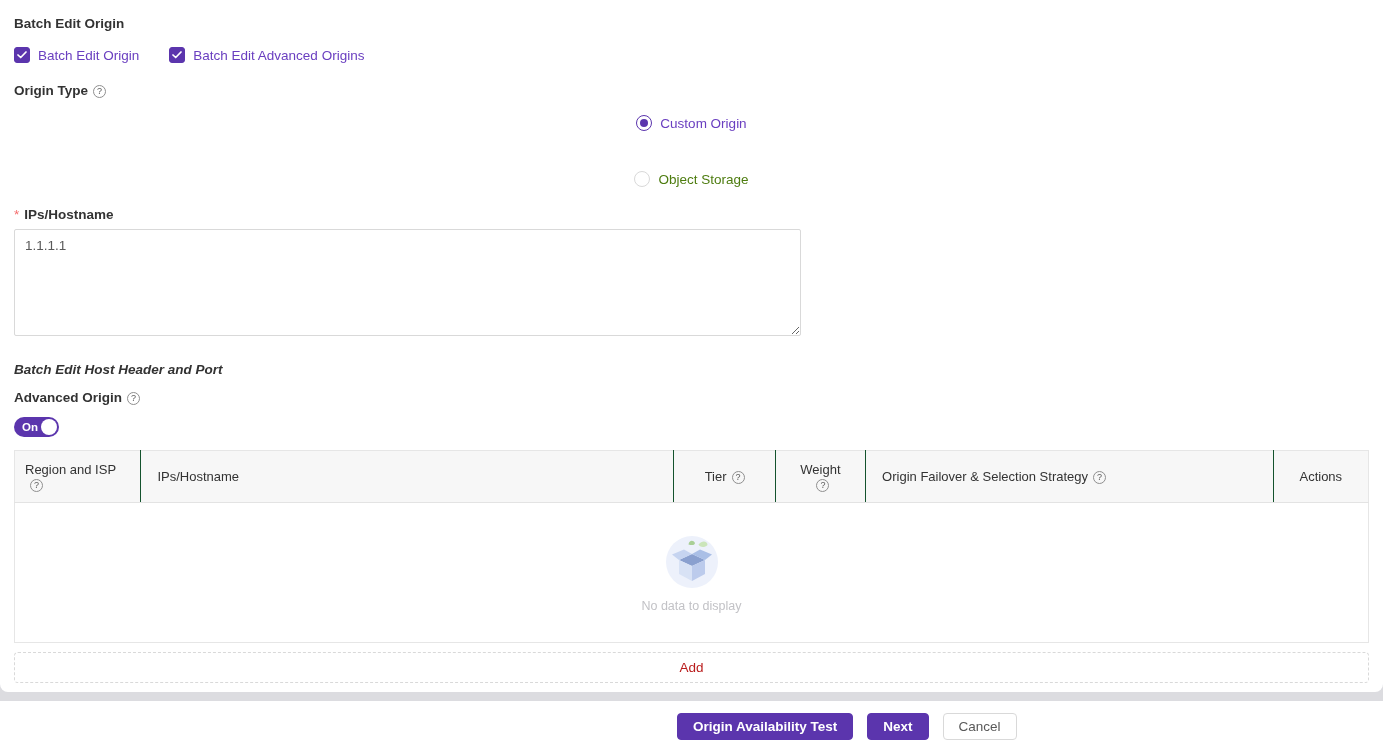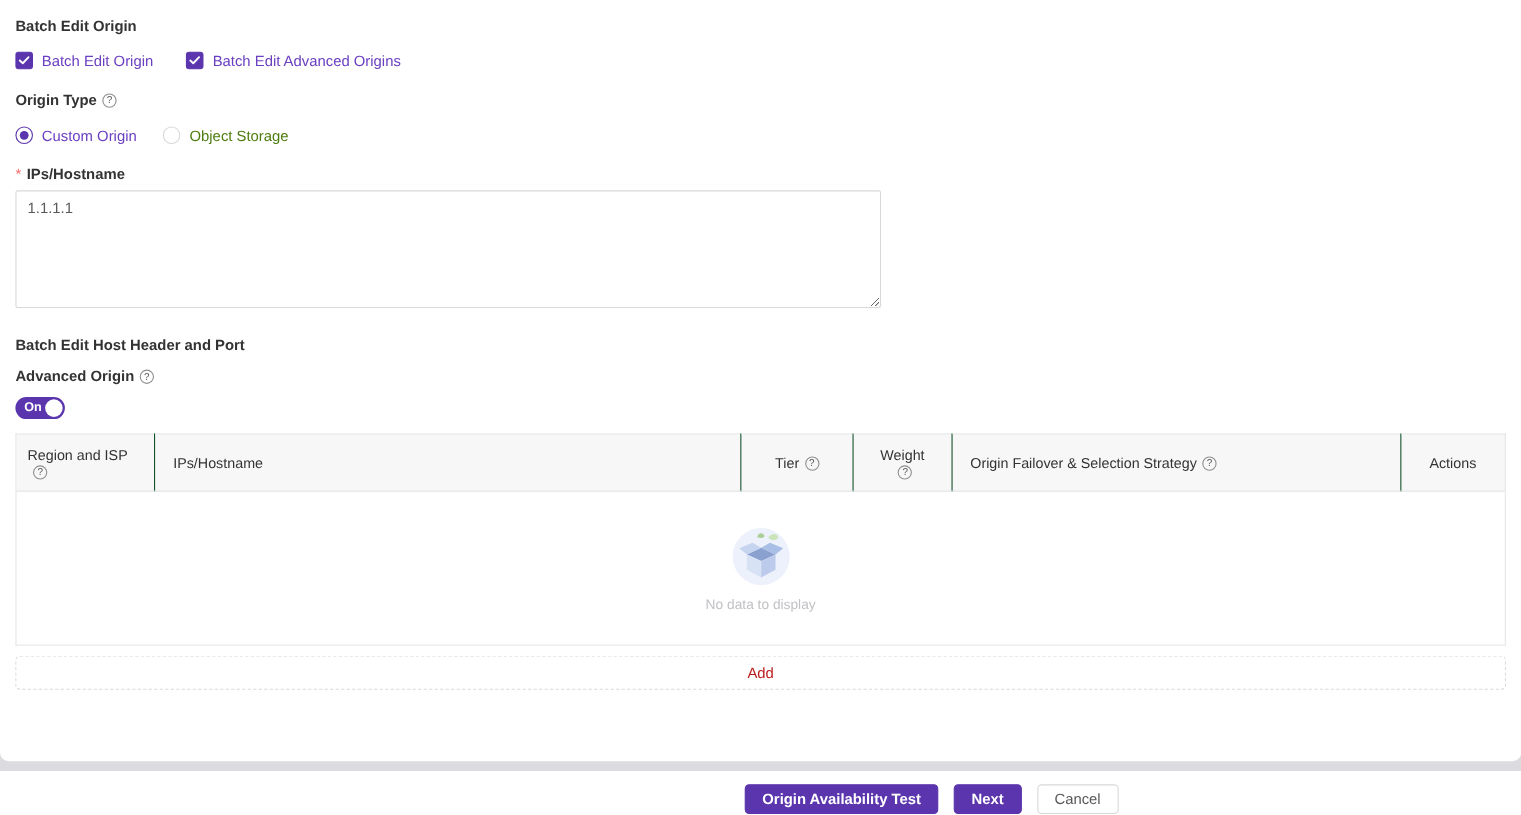--- a/index.html
+++ b/index.html
@@ -24,7 +24,7 @@
   
   .ctl-row { display: flex; align-items: center; }
   .row-cb1 { margin-top: 16px; gap: 30px; }
-  .row-radio { margin-top: 17px; gap: 24px; }
+  .row-radio { margin-top: 17px; gap: 40px; flex-direction: column; }
   .row-cb2 { margin-top: 15px; gap: 26px; }
   .ctl { display: inline-flex; align-items: center; gap: 8px; cursor: pointer; }
   .cb-box {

- **Assignment**: Only the lines from the one with "17px; gap: 40px;" to the end of the entries above belong in your answer. Retype them exactly.

- **Answer to the problem**:
+  .row-radio { margin-top: 17px; gap: 40px; flex-direction: column; }
   .row-cb2 { margin-top: 15px; gap: 26px; }
   .ctl { display: inline-flex; align-items: center; gap: 8px; cursor: pointer; }
   .cb-box {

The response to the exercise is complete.